Selain itu, Kepala Seksi Pemerintahan Kecamatan dari berbagai kecamatan di Kabupaten Lingga juga turut memberikan pandangan dan masukan terkait pelaksanaan Perda No 9 Tahun 2017 di wilayah mereka. Ini merupakan kesempatan yang baik untuk berbagi pengalaman dan best practice dalam menjalankan peraturan tersebut.
BPD dari kelima kecamatan di Kabupaten Lingga juga aktif berpartisipasi dalam acara ini. Mereka mengajukan pertanyaan dan menyampaikan pandangan terkait kendala-kendala yang dihadapi dalam menjalankan tugasnya. Ini merupakan langkah positif dalam rangka meningkatkan kualitas pemerintahan desa di Kabupaten Lingga.
Sekdes dari kelima kecamatan juga mendapatkan penjelasan mengenai tugas dan tanggung jawab mereka dalam mendukung kinerja BPD dan pemerintahan desa secara umum. Hal ini diharapkan dapat meningkatkan koordinasi antara BPD dan Pemerintah Desa dalam menjalankan tugasnya.
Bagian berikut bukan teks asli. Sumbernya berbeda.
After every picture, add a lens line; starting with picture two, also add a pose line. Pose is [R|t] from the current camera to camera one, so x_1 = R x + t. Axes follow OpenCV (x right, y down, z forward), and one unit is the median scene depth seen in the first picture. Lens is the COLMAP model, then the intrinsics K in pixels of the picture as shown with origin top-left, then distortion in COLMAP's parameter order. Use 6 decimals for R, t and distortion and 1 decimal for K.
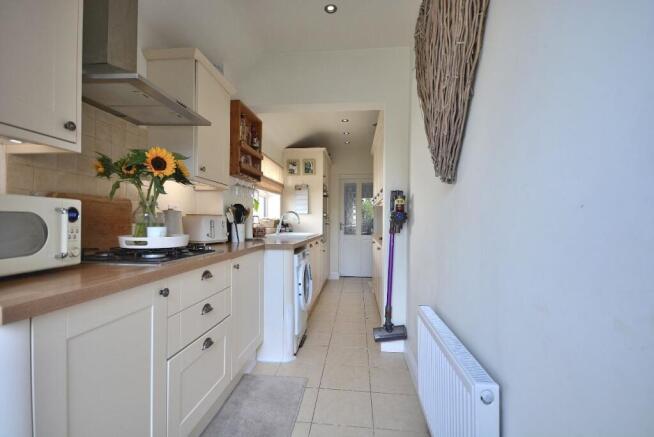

Kegiatan sosialisasi ini berlangsung dengan lancar dan penuh antusiasme dari semua peserta. Hal ini menunjukkan komitmen yang kuat dari Kabupaten Lingga dalam memperkuat peran Badan Permusyawaratan Desa dalam pembangunan desa. Semua pihak berharap bahwa melalui pemahaman yang lebih baik tentang regulasi ini, pemerintahan desa di Kabupaten Lingga akan semakin efektif dan responsif terhadap kebutuhan masyarakat.(Admin).